Collected data entries:
BEGIN
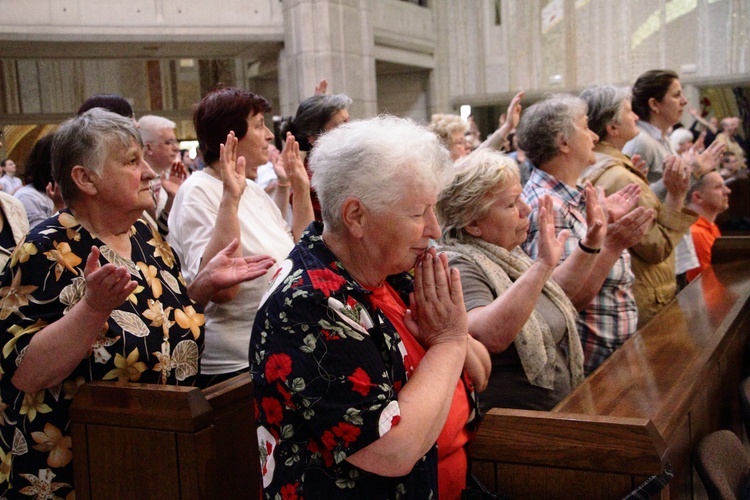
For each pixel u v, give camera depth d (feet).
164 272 6.78
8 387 5.86
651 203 10.16
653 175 12.92
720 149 13.14
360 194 4.62
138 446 5.71
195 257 8.05
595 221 7.98
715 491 5.39
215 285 6.98
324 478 4.42
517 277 7.52
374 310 4.73
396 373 4.68
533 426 5.27
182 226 8.25
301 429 4.46
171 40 30.30
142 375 6.13
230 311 7.99
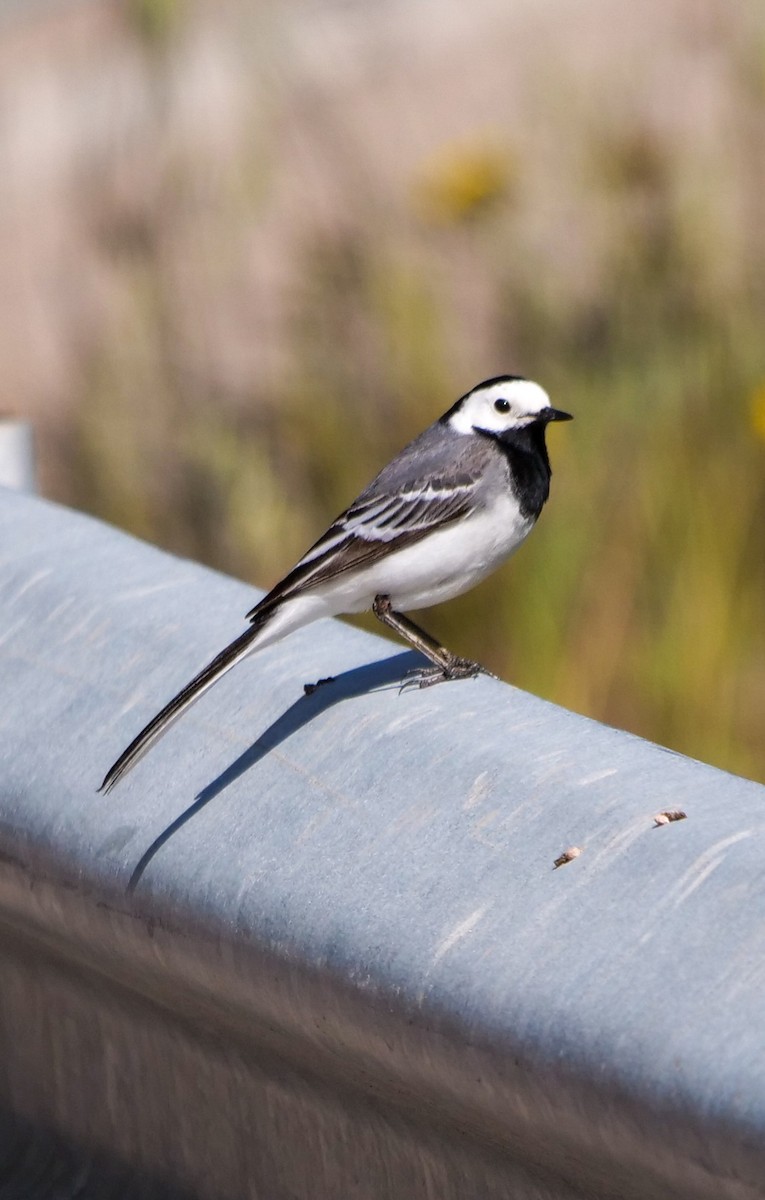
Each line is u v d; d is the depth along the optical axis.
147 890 5.35
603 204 16.62
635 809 4.58
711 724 13.14
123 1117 6.08
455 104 25.20
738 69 18.28
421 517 8.55
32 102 24.83
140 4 20.30
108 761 5.75
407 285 16.06
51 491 16.31
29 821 5.80
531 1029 4.21
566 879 4.48
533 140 18.75
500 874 4.60
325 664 5.89
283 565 15.16
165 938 5.32
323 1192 5.35
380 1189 5.13
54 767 5.87
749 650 13.38
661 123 19.73
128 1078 6.02
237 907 5.06
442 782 5.00
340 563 8.50
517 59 26.45
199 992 5.34
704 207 15.46
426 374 15.45
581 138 17.94
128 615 6.27
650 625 13.36
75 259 21.59
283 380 16.27
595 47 25.44
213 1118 5.70
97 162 21.45
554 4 27.58
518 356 15.68
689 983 4.04
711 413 14.08
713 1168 3.83
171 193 19.33
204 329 17.55
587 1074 4.07
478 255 17.48
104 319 18.88
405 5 28.45
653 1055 3.96
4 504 7.26
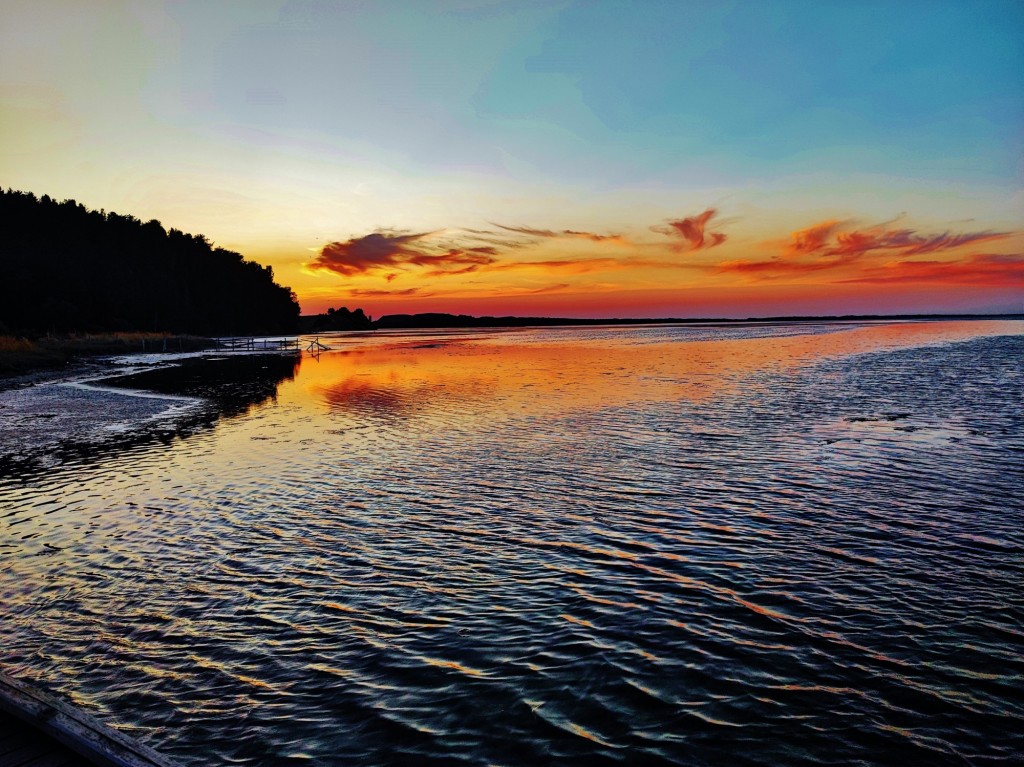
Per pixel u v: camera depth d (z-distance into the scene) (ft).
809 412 77.30
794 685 21.40
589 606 27.17
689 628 25.23
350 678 21.85
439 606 27.27
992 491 43.01
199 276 516.32
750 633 24.82
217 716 19.76
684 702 20.49
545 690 21.16
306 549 33.86
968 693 20.89
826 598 27.73
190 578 30.14
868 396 90.63
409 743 18.53
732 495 43.09
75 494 44.57
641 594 28.27
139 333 295.48
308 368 166.40
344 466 52.70
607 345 289.94
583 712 19.95
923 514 38.50
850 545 33.73
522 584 29.43
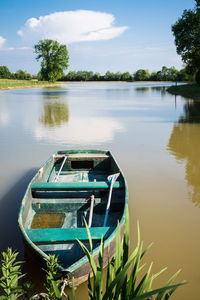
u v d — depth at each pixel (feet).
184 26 120.06
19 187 21.21
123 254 6.39
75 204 15.87
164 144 34.47
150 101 94.53
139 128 45.24
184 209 17.42
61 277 9.64
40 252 9.85
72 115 61.11
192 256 12.90
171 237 14.40
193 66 131.95
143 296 4.63
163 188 20.70
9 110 70.74
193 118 55.16
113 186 16.28
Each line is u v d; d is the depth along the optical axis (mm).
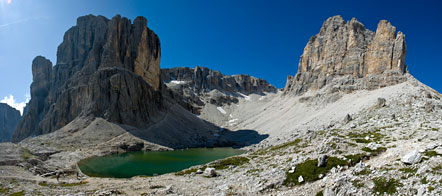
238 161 65312
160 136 162875
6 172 57875
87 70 178625
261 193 37375
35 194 38031
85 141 126000
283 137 125312
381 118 72438
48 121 168875
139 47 196875
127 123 157500
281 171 42469
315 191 33719
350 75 176875
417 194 25750
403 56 154125
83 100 160250
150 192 41406
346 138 51875
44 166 75875
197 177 55062
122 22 194875
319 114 146000
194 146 160500
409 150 36500
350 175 33156
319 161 40375
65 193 39562
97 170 78375
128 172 75562
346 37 195250
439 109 63562
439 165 28500
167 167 84500
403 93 102688
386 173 31047
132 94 169375
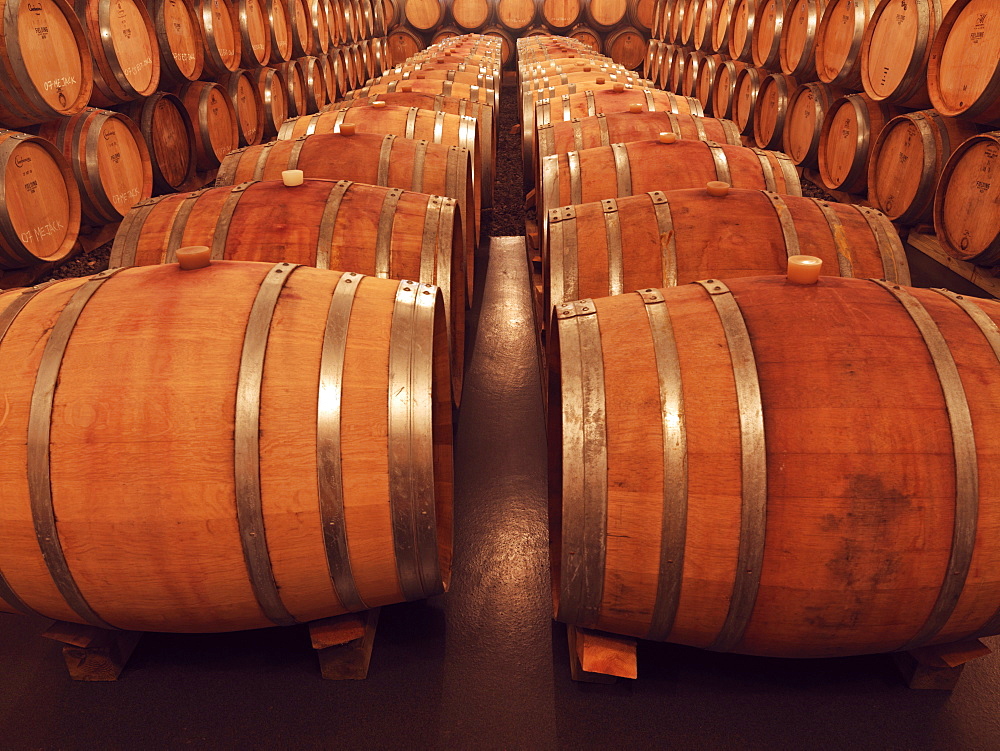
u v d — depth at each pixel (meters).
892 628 2.38
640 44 20.41
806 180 9.78
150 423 2.30
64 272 6.82
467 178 5.54
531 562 3.51
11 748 2.65
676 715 2.73
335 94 15.61
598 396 2.38
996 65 5.62
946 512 2.20
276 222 4.00
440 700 2.80
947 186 6.32
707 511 2.25
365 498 2.42
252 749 2.63
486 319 5.98
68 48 6.52
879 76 7.52
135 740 2.67
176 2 8.66
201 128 9.21
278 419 2.36
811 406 2.23
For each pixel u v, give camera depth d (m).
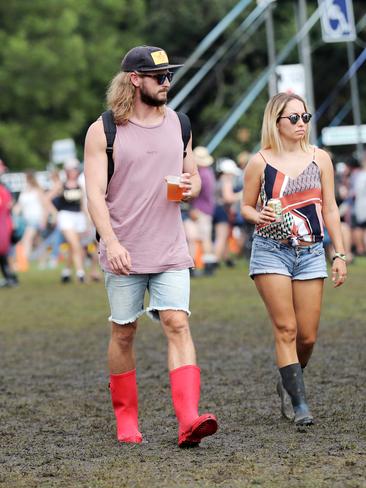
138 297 9.20
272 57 31.02
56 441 9.39
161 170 8.99
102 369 13.56
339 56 54.16
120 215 9.02
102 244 9.16
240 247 36.41
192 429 8.62
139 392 11.78
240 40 52.09
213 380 12.38
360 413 10.13
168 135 9.02
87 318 19.22
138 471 8.02
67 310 20.67
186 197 8.86
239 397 11.24
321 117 54.88
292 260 9.85
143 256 9.02
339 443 8.80
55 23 57.28
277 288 9.79
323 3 28.09
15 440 9.47
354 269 28.28
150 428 9.85
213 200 27.77
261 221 9.73
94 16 60.00
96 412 10.76
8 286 27.27
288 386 9.80
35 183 35.75
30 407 11.10
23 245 35.78
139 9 58.88
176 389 8.89
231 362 13.70
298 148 9.91
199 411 10.52
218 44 55.00
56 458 8.67
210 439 9.18
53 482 7.82
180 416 8.80
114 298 9.18
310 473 7.75
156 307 9.07
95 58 58.84
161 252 9.03
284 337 9.86
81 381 12.70
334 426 9.55
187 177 8.80
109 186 9.02
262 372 12.84
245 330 16.78
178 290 9.05
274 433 9.34
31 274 32.66
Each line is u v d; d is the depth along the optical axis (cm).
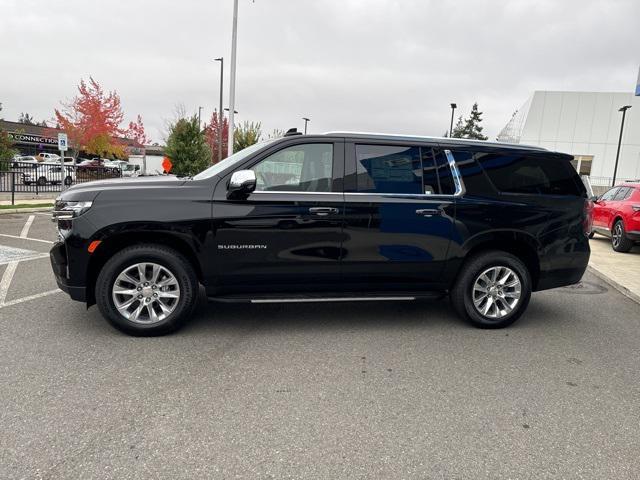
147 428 289
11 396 322
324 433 290
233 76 2058
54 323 467
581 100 3503
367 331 481
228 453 267
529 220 496
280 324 494
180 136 2791
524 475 256
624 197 1112
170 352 408
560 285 520
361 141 469
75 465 252
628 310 600
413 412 319
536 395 351
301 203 448
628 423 315
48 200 1853
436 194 478
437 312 555
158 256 429
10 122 5688
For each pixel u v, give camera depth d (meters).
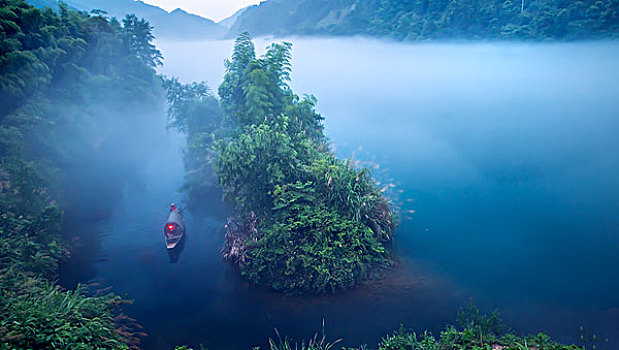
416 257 19.61
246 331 14.25
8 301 10.92
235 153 17.22
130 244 21.42
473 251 20.61
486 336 10.92
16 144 26.03
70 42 41.31
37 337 9.41
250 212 17.89
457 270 18.44
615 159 36.31
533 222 24.95
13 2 35.44
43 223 18.05
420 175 34.81
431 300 15.77
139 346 13.67
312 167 18.34
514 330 13.92
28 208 19.23
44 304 11.02
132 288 17.31
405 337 12.77
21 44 33.34
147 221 24.42
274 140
END
- _WORK TO BE COMPLETED_
Would you filter the records and copy each line that contains the word "feet"?

- _WRITTEN RESPONSE_
For each pixel u v, give camera depth d (feet).
u v d — depth at each pixel (feet).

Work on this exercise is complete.